- **WHAT NEEDS TO BE DONE**
Show every line of the rows below that contains the word "were", matching case exactly.
─── EXTRACTED ENTRIES
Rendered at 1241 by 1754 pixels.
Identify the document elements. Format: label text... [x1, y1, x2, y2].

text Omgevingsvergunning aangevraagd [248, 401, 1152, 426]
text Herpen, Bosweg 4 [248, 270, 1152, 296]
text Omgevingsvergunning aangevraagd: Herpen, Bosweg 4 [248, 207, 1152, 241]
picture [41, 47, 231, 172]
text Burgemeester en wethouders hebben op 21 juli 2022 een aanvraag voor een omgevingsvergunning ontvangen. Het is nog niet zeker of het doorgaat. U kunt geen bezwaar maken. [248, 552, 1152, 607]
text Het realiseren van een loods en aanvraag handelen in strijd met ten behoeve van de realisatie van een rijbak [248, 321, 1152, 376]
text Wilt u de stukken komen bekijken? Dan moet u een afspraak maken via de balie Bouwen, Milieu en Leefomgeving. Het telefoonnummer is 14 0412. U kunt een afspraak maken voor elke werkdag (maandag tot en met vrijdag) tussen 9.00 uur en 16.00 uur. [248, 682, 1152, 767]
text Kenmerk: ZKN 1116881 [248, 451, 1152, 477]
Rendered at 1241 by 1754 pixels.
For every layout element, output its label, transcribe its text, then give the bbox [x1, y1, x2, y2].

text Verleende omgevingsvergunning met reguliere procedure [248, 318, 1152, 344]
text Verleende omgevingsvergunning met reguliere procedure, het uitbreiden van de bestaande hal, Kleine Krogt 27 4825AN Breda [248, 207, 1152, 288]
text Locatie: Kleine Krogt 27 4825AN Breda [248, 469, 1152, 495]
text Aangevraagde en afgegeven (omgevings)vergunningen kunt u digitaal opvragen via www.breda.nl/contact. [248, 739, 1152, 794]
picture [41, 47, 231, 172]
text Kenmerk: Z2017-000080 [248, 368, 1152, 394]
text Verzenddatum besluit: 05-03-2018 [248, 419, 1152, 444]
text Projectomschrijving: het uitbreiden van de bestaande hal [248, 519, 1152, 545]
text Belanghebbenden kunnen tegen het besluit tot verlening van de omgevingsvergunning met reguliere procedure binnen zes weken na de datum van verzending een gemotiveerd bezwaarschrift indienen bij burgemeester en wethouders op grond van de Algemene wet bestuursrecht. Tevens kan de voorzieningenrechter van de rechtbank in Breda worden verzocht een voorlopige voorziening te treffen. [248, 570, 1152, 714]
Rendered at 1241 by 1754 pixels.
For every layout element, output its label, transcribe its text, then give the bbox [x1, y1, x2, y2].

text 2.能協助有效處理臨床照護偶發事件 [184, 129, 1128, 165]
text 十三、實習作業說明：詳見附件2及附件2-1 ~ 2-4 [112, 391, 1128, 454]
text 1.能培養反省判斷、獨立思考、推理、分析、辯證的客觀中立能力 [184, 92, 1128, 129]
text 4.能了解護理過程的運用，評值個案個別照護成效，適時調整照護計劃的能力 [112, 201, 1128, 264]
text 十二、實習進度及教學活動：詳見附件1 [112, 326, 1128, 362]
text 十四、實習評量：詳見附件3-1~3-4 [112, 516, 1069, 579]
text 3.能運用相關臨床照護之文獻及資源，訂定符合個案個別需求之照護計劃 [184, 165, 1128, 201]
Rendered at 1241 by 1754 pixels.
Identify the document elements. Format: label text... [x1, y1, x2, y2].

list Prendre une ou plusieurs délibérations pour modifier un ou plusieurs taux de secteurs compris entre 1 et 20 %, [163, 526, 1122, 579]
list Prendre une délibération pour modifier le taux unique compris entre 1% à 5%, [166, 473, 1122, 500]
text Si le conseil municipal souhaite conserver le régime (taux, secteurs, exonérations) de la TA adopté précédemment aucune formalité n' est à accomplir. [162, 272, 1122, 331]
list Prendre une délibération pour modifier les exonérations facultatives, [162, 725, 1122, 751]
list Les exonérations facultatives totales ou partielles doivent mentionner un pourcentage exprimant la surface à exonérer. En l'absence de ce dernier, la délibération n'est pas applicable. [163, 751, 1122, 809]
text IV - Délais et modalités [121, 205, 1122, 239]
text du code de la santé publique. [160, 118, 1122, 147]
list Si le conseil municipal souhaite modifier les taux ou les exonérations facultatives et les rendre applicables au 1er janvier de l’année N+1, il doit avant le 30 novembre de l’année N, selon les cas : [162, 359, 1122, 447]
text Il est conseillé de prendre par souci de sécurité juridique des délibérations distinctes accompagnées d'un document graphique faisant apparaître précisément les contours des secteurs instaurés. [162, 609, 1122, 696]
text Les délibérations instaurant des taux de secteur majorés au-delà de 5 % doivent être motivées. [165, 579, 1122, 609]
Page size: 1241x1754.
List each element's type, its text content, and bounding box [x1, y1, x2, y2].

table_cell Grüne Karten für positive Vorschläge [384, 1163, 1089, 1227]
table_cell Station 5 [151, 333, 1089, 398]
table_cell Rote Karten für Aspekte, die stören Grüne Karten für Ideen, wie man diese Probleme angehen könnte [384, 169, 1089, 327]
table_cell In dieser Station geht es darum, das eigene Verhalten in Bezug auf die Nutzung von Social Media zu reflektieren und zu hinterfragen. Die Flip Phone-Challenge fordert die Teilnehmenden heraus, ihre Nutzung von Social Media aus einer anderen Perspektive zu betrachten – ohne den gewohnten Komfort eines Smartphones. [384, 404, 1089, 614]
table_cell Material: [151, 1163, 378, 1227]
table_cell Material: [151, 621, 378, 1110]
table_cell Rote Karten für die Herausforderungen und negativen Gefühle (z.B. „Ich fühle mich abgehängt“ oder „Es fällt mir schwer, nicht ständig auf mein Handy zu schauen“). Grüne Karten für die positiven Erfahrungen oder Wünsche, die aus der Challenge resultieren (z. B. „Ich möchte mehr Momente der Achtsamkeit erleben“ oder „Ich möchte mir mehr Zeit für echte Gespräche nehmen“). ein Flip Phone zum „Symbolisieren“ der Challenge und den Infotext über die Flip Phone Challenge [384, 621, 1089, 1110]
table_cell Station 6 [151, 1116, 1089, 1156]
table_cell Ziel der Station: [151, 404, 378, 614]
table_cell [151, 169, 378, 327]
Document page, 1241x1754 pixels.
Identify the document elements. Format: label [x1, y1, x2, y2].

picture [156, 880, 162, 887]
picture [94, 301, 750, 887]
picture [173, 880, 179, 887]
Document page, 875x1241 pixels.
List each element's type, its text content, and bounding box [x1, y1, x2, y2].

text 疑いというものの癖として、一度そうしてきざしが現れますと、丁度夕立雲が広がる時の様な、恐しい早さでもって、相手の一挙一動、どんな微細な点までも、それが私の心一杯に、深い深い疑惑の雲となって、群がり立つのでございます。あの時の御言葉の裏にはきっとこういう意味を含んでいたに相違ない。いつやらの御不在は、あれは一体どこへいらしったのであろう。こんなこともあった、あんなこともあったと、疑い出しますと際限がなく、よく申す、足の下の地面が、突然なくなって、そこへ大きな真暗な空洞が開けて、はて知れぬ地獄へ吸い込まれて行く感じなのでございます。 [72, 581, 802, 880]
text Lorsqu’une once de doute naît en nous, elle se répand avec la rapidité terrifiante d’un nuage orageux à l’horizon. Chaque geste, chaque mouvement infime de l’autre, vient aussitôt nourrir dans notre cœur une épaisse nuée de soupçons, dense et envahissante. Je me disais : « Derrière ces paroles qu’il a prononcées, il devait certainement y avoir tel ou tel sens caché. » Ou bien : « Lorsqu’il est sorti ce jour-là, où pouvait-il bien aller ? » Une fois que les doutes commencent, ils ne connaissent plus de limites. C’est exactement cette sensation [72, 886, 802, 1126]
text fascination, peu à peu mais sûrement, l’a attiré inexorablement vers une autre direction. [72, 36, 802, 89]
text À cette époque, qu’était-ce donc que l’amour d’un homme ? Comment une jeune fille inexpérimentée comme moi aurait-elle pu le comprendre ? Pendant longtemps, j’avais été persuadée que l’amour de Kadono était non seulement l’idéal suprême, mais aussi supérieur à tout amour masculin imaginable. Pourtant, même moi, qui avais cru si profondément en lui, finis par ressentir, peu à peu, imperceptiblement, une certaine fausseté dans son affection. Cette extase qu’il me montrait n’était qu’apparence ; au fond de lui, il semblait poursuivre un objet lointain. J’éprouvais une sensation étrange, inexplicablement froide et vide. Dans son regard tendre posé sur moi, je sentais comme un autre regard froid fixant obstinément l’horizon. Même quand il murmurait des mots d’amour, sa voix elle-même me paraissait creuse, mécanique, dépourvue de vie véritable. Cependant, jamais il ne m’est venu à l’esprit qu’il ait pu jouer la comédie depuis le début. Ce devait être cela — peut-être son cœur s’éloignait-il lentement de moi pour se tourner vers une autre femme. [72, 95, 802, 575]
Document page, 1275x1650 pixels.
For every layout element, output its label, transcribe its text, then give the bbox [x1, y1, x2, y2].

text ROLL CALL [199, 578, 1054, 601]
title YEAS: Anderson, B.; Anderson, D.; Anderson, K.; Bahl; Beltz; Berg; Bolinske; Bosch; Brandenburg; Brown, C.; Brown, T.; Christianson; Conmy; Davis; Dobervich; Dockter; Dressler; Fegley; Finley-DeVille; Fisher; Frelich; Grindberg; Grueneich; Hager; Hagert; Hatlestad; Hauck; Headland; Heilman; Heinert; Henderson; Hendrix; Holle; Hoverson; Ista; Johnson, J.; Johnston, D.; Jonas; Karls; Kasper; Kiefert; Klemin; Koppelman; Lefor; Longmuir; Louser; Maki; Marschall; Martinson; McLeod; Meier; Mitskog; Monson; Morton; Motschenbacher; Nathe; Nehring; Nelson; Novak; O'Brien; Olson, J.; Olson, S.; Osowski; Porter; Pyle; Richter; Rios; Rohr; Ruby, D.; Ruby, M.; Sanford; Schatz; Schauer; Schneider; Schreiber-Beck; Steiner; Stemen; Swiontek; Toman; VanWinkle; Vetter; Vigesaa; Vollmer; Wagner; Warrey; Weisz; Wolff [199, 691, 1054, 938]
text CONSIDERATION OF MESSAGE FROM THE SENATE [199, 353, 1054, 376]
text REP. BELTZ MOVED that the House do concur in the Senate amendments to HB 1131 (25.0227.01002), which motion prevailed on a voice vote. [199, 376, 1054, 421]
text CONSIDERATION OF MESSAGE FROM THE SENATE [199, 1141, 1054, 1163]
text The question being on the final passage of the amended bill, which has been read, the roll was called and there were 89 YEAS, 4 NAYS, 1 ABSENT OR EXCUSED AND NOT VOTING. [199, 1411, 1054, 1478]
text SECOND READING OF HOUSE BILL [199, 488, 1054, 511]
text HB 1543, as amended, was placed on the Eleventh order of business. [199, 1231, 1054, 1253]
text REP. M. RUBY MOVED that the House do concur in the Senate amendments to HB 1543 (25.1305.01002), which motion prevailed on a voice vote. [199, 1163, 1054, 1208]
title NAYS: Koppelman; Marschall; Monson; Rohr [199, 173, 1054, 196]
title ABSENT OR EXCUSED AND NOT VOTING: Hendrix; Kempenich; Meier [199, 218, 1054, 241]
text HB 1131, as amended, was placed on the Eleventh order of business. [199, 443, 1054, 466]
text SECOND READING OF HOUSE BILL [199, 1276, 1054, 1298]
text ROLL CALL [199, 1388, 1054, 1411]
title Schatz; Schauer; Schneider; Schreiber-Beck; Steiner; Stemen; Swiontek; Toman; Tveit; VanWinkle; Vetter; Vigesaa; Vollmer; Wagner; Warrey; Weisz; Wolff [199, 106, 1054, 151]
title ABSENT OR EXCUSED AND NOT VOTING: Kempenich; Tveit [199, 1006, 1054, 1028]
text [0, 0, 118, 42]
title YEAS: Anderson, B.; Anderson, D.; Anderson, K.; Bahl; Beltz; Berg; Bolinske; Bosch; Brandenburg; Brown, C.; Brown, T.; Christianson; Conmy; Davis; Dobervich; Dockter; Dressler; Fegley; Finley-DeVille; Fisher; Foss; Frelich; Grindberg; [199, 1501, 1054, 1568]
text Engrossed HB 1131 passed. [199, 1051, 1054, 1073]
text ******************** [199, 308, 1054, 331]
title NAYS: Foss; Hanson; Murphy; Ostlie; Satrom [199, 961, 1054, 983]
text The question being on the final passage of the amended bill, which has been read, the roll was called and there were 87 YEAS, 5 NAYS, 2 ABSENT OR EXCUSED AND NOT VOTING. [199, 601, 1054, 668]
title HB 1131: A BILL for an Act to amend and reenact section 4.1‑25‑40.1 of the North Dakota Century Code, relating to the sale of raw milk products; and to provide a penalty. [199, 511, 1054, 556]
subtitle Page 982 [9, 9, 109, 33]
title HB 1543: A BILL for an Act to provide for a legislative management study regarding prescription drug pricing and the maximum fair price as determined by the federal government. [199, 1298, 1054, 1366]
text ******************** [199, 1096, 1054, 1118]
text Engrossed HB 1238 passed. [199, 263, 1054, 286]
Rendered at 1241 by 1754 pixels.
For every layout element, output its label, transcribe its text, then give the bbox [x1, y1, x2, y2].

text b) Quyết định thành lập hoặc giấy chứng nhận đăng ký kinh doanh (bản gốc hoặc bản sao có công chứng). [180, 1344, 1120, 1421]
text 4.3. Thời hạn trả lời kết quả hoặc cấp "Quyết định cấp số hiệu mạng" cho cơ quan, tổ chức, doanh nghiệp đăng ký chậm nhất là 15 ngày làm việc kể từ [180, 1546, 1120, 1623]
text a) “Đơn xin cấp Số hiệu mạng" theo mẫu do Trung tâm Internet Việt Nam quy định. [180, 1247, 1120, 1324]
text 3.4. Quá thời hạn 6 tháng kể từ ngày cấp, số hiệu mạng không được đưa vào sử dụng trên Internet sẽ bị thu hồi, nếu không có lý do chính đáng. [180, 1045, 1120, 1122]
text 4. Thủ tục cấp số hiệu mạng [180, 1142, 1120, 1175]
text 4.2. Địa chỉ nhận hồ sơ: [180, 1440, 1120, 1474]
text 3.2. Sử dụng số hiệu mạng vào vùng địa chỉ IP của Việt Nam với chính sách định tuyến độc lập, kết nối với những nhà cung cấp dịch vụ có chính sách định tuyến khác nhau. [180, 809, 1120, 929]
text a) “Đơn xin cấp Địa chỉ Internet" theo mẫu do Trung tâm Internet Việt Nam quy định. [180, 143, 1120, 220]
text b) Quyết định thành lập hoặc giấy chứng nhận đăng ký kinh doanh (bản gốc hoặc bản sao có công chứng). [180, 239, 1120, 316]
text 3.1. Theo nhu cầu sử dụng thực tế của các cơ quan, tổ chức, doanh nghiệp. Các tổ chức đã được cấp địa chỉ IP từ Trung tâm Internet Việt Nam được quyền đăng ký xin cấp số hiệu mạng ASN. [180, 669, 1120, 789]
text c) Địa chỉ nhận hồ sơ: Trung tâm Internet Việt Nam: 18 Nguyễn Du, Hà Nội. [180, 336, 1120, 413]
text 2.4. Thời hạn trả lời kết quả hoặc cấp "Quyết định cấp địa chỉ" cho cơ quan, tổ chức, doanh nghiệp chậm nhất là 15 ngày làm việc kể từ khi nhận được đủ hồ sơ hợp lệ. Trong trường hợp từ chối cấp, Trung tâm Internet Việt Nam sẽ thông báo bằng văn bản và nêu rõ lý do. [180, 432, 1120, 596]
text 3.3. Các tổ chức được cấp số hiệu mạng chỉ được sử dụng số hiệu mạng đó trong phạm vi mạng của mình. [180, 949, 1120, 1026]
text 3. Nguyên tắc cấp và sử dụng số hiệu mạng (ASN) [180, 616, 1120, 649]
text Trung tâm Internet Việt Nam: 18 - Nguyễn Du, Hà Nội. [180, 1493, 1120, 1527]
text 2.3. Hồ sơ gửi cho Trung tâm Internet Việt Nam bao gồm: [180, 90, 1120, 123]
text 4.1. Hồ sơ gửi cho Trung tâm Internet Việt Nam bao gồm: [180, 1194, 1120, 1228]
──────
- **FULL OUTPUT**
text The question being on the final passage of the amended bill, which has been read, the roll was called and there were 89 YEAS, 4 NAYS, 1 ABSENT OR EXCUSED AND NOT VOTING. [199, 1411, 1054, 1478]
text The question being on the final passage of the amended bill, which has been read, the roll was called and there were 87 YEAS, 5 NAYS, 2 ABSENT OR EXCUSED AND NOT VOTING. [199, 601, 1054, 668]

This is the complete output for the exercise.